*Written task*: Count the lines below that contain the word "python" and give only the number.

*Input records*:
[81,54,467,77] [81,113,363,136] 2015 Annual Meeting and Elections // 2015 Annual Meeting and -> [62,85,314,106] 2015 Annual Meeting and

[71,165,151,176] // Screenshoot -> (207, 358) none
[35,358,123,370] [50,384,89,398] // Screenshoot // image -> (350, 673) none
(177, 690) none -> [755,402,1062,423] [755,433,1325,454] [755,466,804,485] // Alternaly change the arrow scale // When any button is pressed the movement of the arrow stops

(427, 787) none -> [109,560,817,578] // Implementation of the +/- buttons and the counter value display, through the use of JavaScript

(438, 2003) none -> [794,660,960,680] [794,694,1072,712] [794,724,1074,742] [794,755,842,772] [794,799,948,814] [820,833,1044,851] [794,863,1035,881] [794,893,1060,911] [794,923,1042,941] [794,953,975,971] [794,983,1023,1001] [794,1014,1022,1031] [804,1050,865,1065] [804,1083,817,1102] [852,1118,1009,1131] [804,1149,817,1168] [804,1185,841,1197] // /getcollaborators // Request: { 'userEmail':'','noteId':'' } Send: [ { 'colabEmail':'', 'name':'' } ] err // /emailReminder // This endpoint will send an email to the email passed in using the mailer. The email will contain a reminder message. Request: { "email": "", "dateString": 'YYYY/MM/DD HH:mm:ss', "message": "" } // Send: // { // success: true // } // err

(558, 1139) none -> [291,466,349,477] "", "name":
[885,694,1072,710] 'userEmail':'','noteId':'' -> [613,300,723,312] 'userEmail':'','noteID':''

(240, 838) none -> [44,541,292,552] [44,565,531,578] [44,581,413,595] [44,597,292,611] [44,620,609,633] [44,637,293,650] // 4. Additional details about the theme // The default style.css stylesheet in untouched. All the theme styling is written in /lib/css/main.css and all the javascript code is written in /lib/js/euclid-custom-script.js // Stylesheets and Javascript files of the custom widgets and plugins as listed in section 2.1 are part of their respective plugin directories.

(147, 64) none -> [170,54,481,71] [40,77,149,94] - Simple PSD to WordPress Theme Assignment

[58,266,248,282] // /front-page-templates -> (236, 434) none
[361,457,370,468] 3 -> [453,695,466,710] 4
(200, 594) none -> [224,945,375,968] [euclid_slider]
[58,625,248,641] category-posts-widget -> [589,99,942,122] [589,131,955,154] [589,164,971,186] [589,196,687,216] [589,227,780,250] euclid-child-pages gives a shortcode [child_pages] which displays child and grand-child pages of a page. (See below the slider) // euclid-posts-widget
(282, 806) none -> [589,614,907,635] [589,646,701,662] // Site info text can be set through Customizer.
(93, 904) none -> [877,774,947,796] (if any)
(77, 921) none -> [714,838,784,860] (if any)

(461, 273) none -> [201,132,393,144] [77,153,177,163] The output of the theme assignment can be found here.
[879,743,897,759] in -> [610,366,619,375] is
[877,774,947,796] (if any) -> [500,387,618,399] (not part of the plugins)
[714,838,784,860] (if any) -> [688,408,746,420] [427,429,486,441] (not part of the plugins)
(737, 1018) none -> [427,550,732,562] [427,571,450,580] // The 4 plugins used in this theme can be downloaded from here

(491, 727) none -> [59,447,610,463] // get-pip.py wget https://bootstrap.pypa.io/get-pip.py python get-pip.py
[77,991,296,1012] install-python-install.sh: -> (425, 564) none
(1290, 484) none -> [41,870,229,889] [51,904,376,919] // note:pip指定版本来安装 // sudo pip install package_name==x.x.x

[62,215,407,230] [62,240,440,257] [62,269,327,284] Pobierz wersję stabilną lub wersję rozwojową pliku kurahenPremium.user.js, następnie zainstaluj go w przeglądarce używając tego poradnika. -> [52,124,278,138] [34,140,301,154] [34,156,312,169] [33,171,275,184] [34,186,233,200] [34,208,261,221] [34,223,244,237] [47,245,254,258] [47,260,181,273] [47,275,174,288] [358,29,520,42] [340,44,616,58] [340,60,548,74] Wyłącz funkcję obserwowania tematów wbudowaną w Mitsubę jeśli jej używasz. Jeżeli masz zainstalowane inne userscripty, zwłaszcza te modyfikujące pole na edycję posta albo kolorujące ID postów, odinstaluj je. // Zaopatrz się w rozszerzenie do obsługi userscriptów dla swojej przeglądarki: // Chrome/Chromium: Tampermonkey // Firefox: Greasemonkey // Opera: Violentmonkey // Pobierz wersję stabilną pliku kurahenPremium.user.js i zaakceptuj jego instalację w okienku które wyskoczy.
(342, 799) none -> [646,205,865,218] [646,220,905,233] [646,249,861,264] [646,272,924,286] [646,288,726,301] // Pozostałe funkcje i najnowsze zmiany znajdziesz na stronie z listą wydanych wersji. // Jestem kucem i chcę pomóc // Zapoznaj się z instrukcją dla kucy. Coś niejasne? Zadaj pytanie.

*Answer space*: 2